Exploratory Factor Analysis Using SPSS

Jul 1, 2024

Exploratory Factor Analysis Using SPSS

Overview

  • Focus: Exploratory factor analysis (EFA) using SPSS
  • Example Study: Based on a published study titled "Three-Factor Structure for Epistemic Belief Inventory: Cross Validation Study"
  • Data Source: Supporting data from the study; specifically, a sub-sample.

Sub-Sample Data

  • Original Data: 28-item epistemic belief inventory from 1785 Chilean high school students
  • Sub-sample: Simplified to 17 items from the original 28 to match the three-factor model in the study

Epistemic Belief Inventory (EBI) Content

  • Reflects beliefs about:
    • Nature of knowledge (e.g., "Most things worth knowing are easy to understand")
    • Nature of learning
    • Intelligence as fixed vs. malleable

Steps in Factor Analysis

  1. Check Factorability of the Matrix

    • Build a correlation matrix of the measured variables (items).
    • Must have sufficient correlations (ideally ≥ 0.30) and avoid issues with multi-collinearity and singularity.
  2. Determine Number of Factors

    • Use methods like Kaiser Criterion (eigenvalue > 1), screen plot, parallel analysis, and the MAP test.
    • Default in SPSS: Kaiser Criterion (eigenvalue > 1)
    • Parallel analysis and MAP test provide more reliable determinations.
  3. Perform Factor Extraction and Rotation

    • Extract the determined number of factors (e.g., 3 factors).
    • Rotate factors to improve interpretability.
    • Use orthogonal (e.g., Varimax) or oblique (e.g., Promax) rotations.

Factorability Checks

  • Correlation Matrix & Factorability
    • Examine correlation matrix for correlations ≥ 0.30.
    • Ensure determinant of correlation matrix > 0.0001.
    • KMO (Kaiser-Meyer-Olkin) Measure: Values > 0.50 are acceptable (classified from “marvelous” to “unacceptable”).
    • Sample value: 0.778 (middling yet acceptable).
    • Bartlett’s Test of Sphericity: P-value < .001 indicates that the matrix is not an identity matrix and factor analysis is appropriate.

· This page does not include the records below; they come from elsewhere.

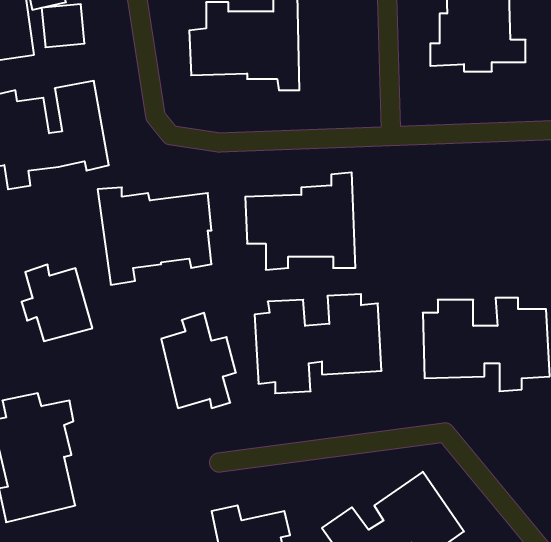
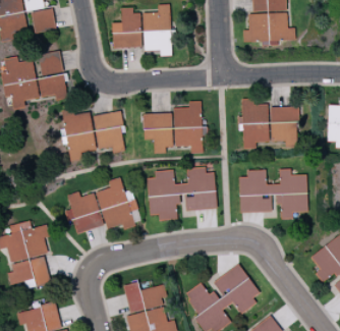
building: none -> [242,99,299,149]
building: [21,265,92,341] -> [65,191,104,233]

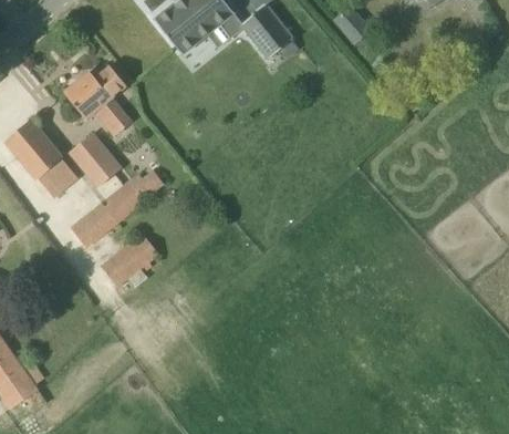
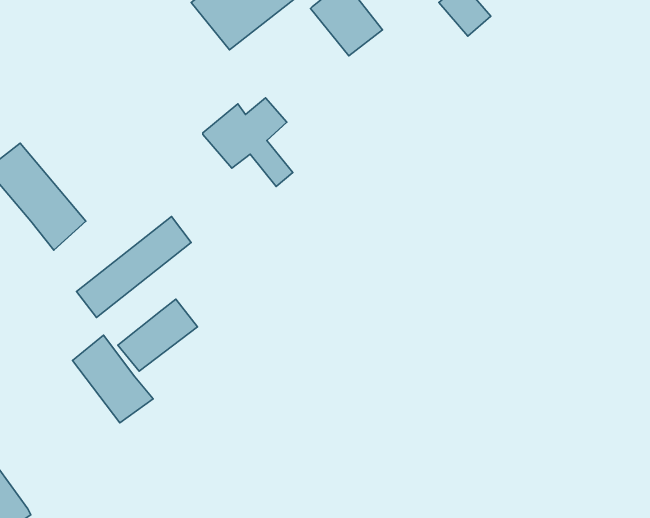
building: [64,66,129,131] -> [203,98,293,186]
building: [70,134,120,185] -> none
building: none -> [73,335,153,423]

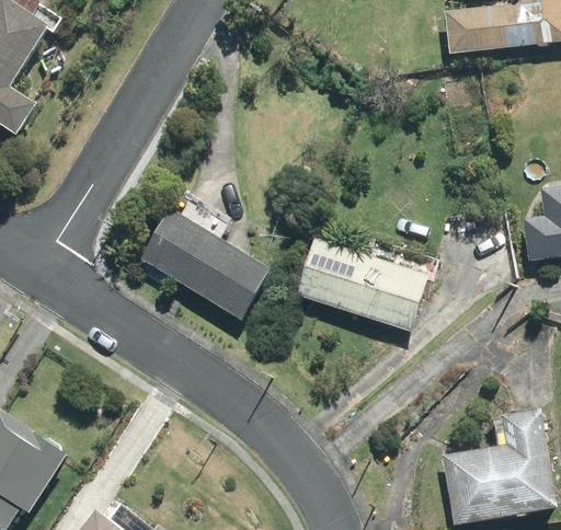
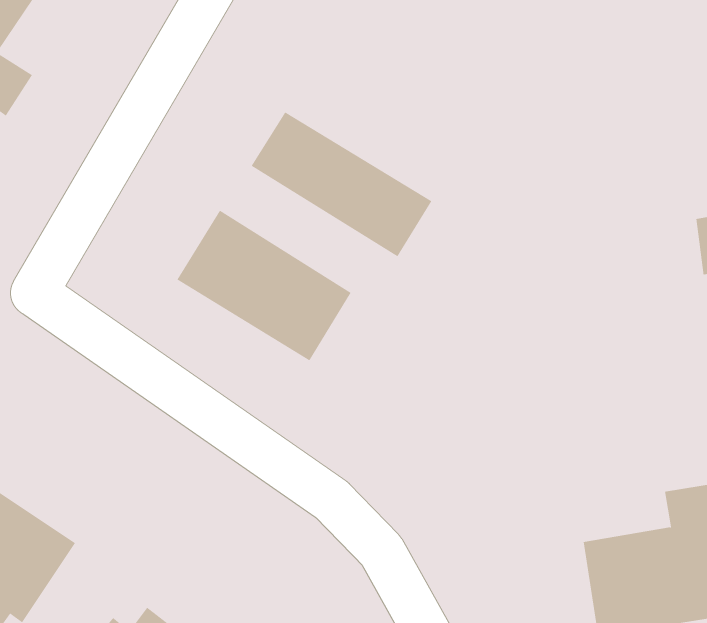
building: none -> [251,111,432,257]
building: [296,237,430,331] -> none

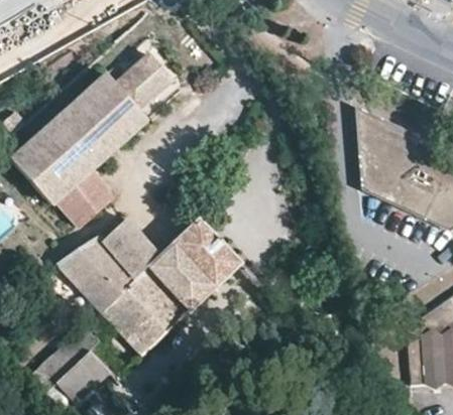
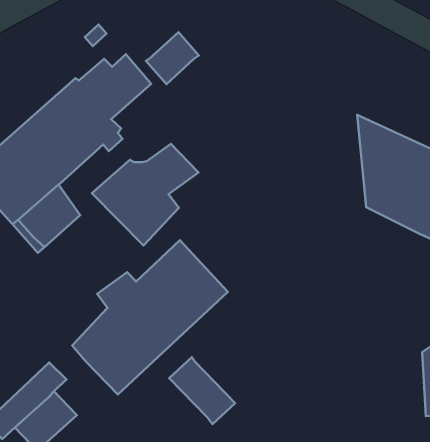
building: none -> [146,32,199,84]
building: [60,222,153,311] -> [92,144,198,246]
building: none -> [169,357,235,424]

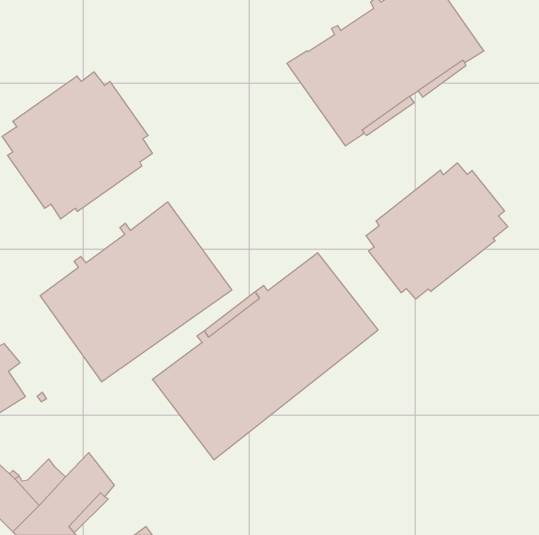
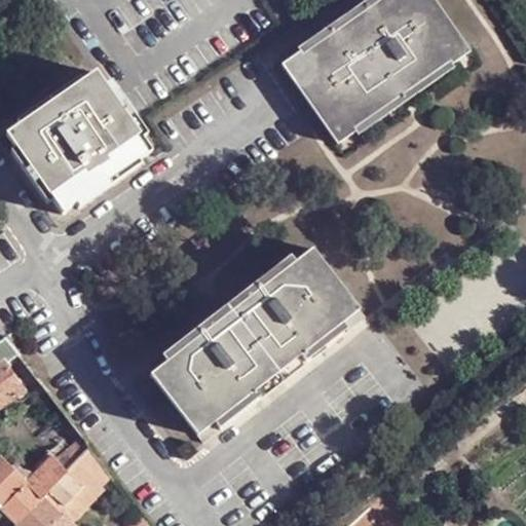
building: [366,163,508,299] -> none
building: [40,202,232,382] -> none

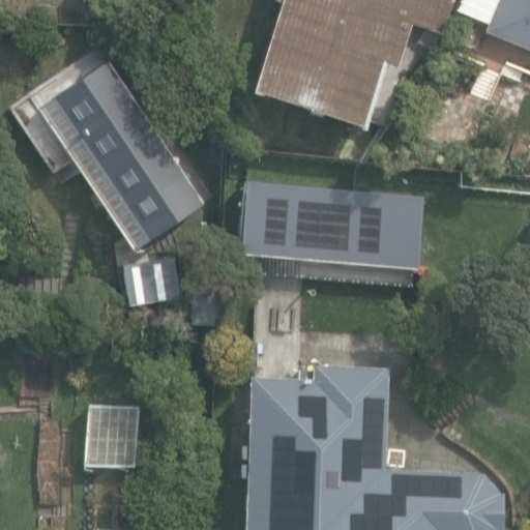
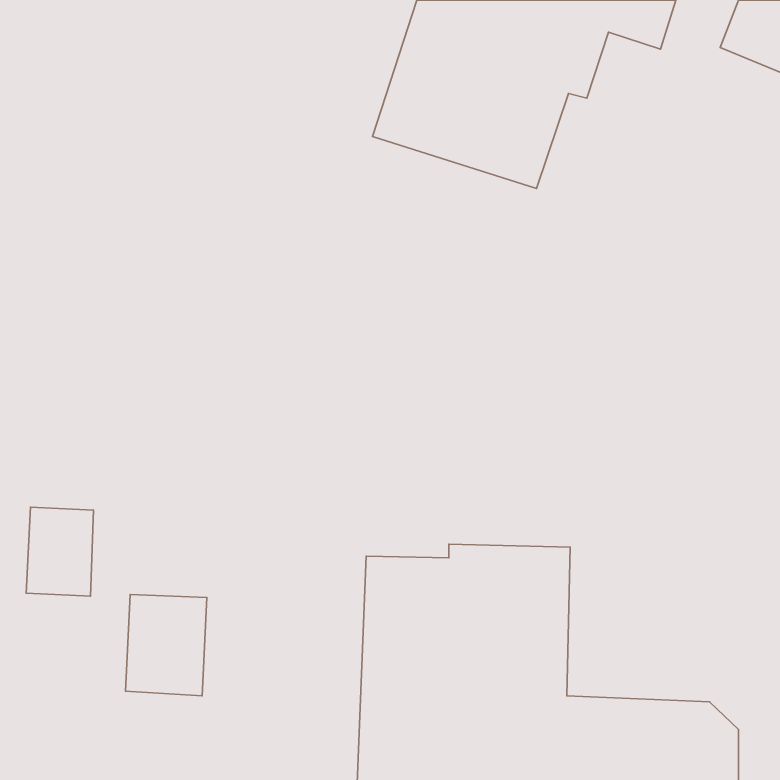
building: [38,64,202,224] -> none
building: [235,174,418,264] -> none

Factor Extraction Techniques

  • Eigenvalue Cutoff: Retain factors with eigenvalue > 1 (though known to overestimate).
  • Screen Plot: Visual method where the “elbow” indicates the number of factors.
  • Parallel Analysis
    • Compare raw data eigenvalues with those from simulated data.
    • Retain factors where raw data eigenvalue > simulated eigenvalue.
  • MAP Test: Based on average squared partial correlations, choose the number of factors with the smallest value.

Practical Example With SPSS

  1. Selecting Items for Inclusion

    • Select specific items (
    • Items: ce1, ce2, ce3, ce4, etc
  2. Descriptive Statistics

    • Obtain means, standard deviations, zero-order correlations, determination, and the KMO/Bartlett's tests
  3. Factor Extraction and Rotation

    • Principal Axis Factoring (PAF) vs. Principal Components Analysis (PCA): PAF is recommended for EFA
    • Varimax (Orthogonal) vs. Promax (Oblique) Rotation
    • Rotated Factor Solution: Easier interpretation of factors

Output Analysis

  1. Communalities Table

    • Initial and extraction communalities indicate variance explained by factors.
  2. Eigenvalues & Variance Explained

    • Initial, extraction, and rotation sums of squared loadings give insight into variance explained.
  3. Factor Loadings

    • Use Pattern Matrix (especially with oblique rotation like Promax) for interpretation.
    • Loadings are similar to standardized regression coefficients in oblique rotations.
  4. Interpreting Factors

    • Items should load significantly on one factor and show near-zero loadings on others.
    • Decide a loading criterion (common thresholds: 0.30, 0.32, 0.40)
  5. Factor Names/Definitions

    • Factor 1: Belief in Fixed Ability and Quick Learning
    • Factor 2: Belief in Omniscient Authority
    • Factor 3: Belief in Simple and Certain Knowledge
  6. Structure and Pattern Matrices

    • Helps in understanding item-factor relationships

Conclusion

  • EFA involves checking the data's suitability, selecting extraction methods, choosing the number of factors, and interpreting the results.
  • Using SPSS: Ensure each step is followed carefully and appropriately based on data and analysis needs.
  • Additional Resources: Syntax files for SPSS provided for parallel analysis and MAP tests.